Work task:
Give back every line of the material exactly. Skip the pictures.

━━━ Available data ━━━

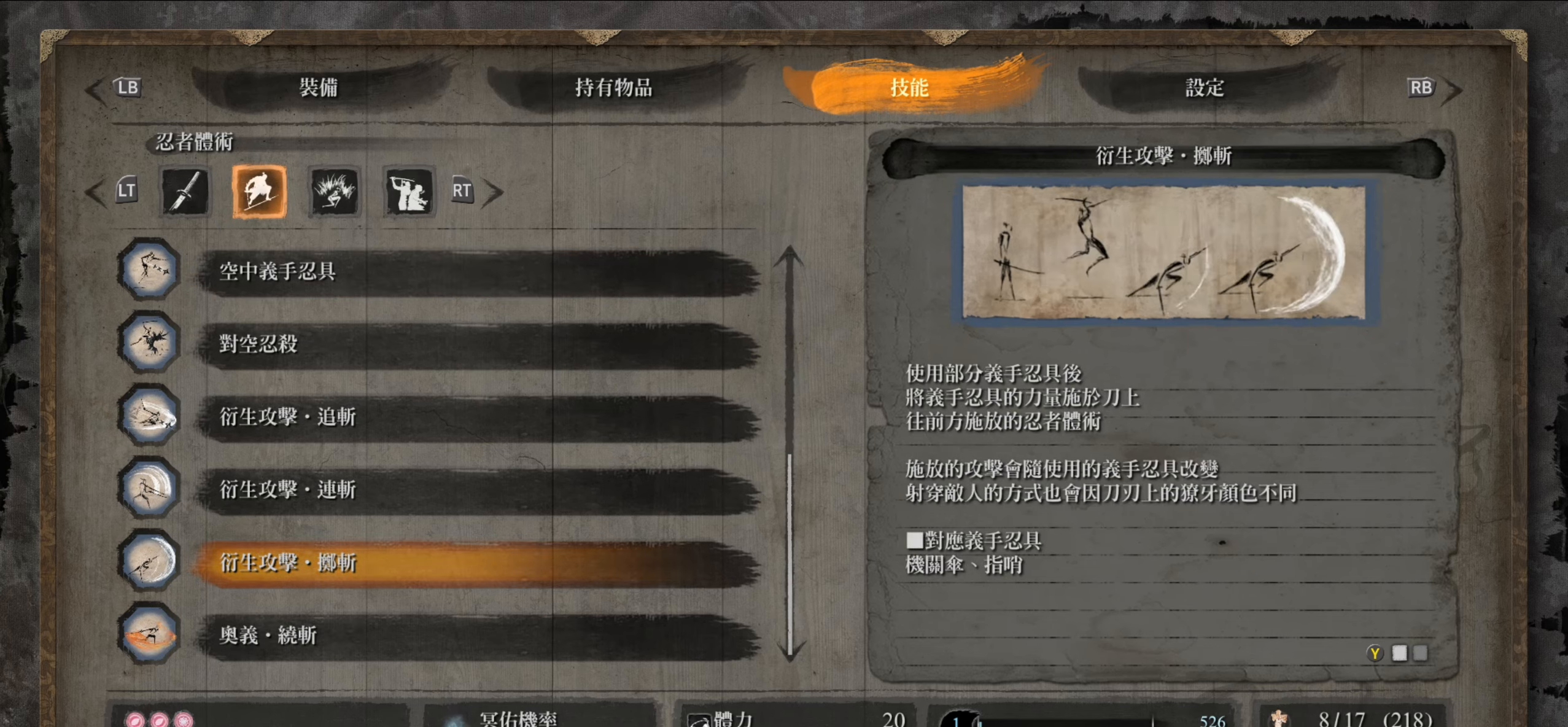
{"buttons": [], "left_stick": "center", "right_stick": "center", "events": [[400, "R2", "down"], [500, "R2", "up"]]}
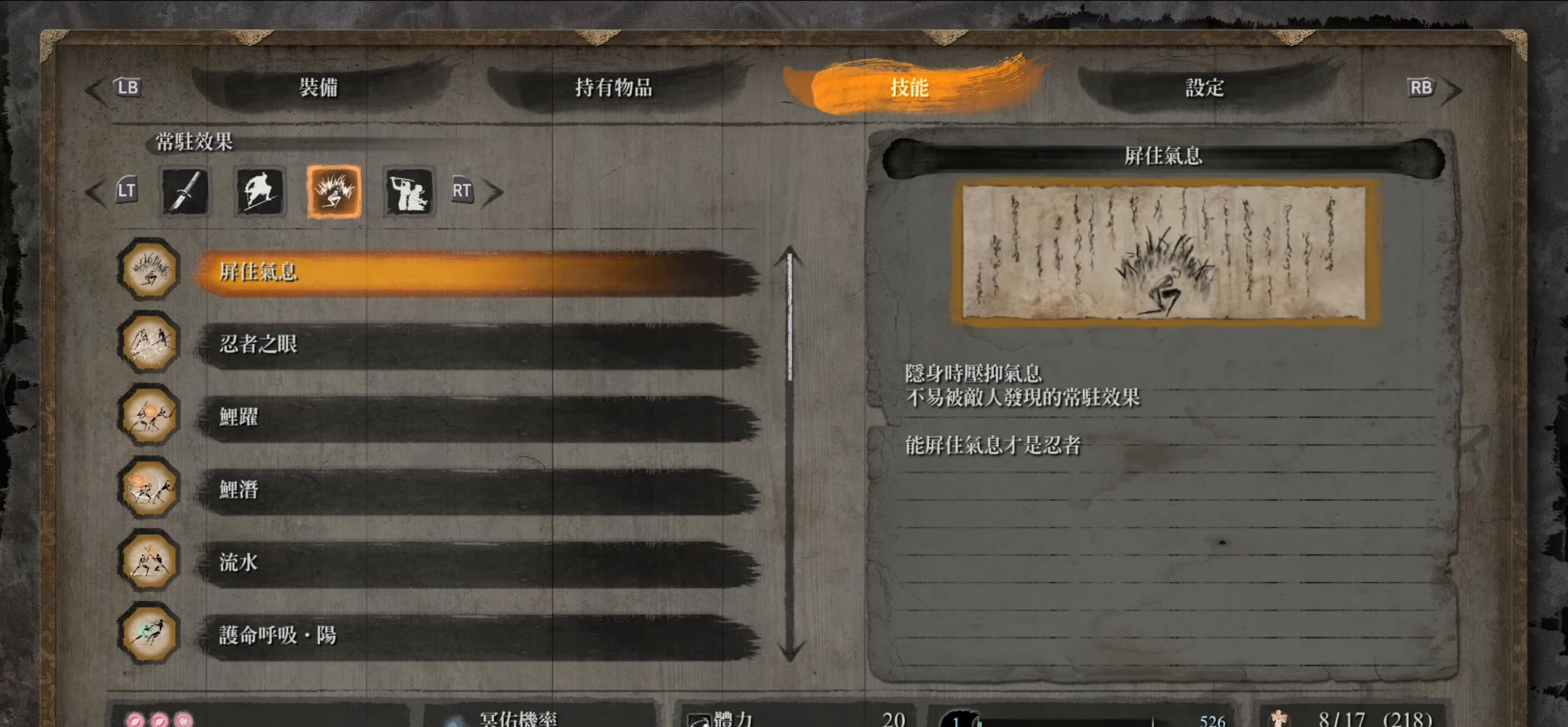
{"buttons": [], "left_stick": "center", "right_stick": "center", "events": []}
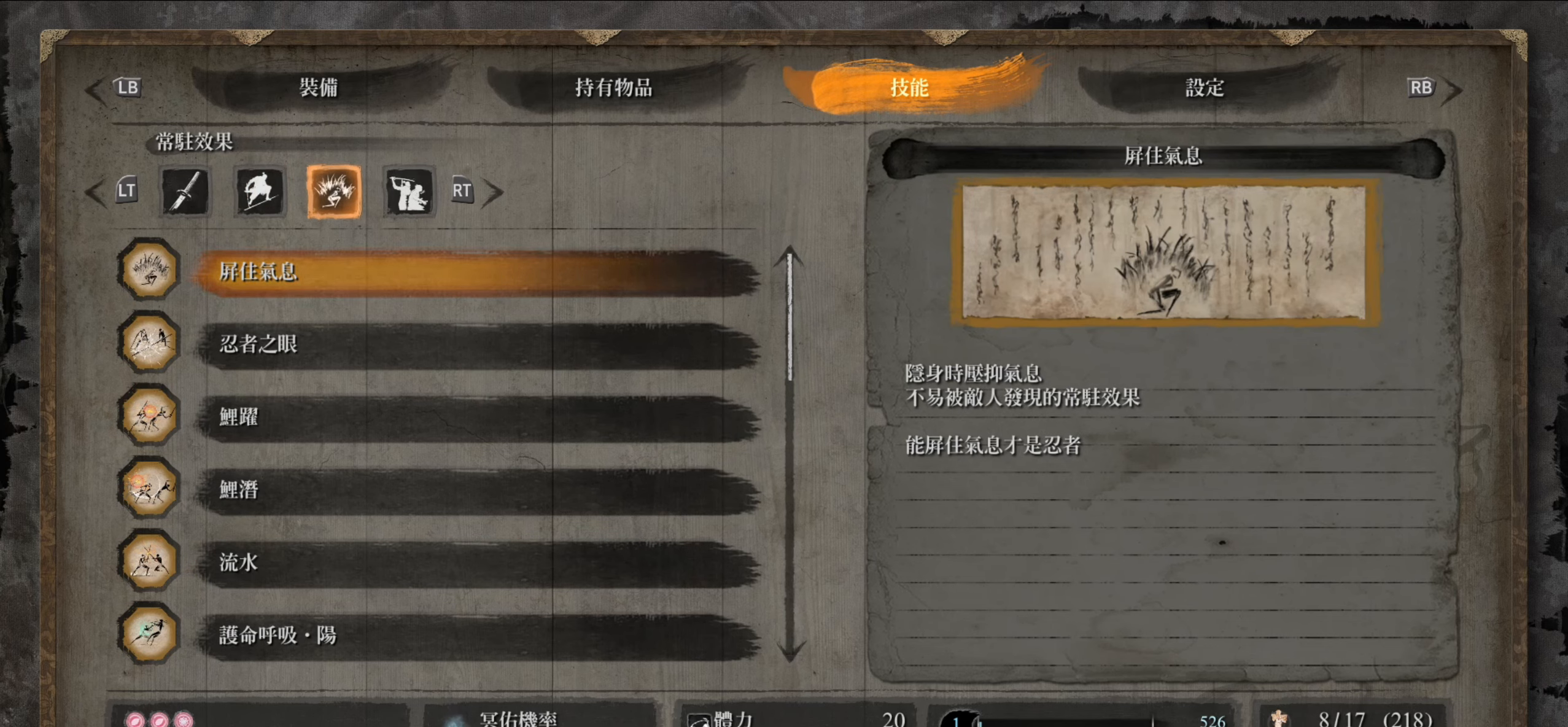
{"buttons": [], "left_stick": "center", "right_stick": "center", "events": [[167, "DPAD_RIGHT", "down"], [267, "DPAD_RIGHT", "up"]]}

━━━

Answer below:
{"buttons": [], "left_stick": "center", "right_stick": "center", "events": [[400, "R2", "down"], [500, "R2", "up"]]}
{"buttons": [], "left_stick": "center", "right_stick": "center", "events": []}
{"buttons": [], "left_stick": "center", "right_stick": "center", "events": [[167, "DPAD_RIGHT", "down"], [267, "DPAD_RIGHT", "up"]]}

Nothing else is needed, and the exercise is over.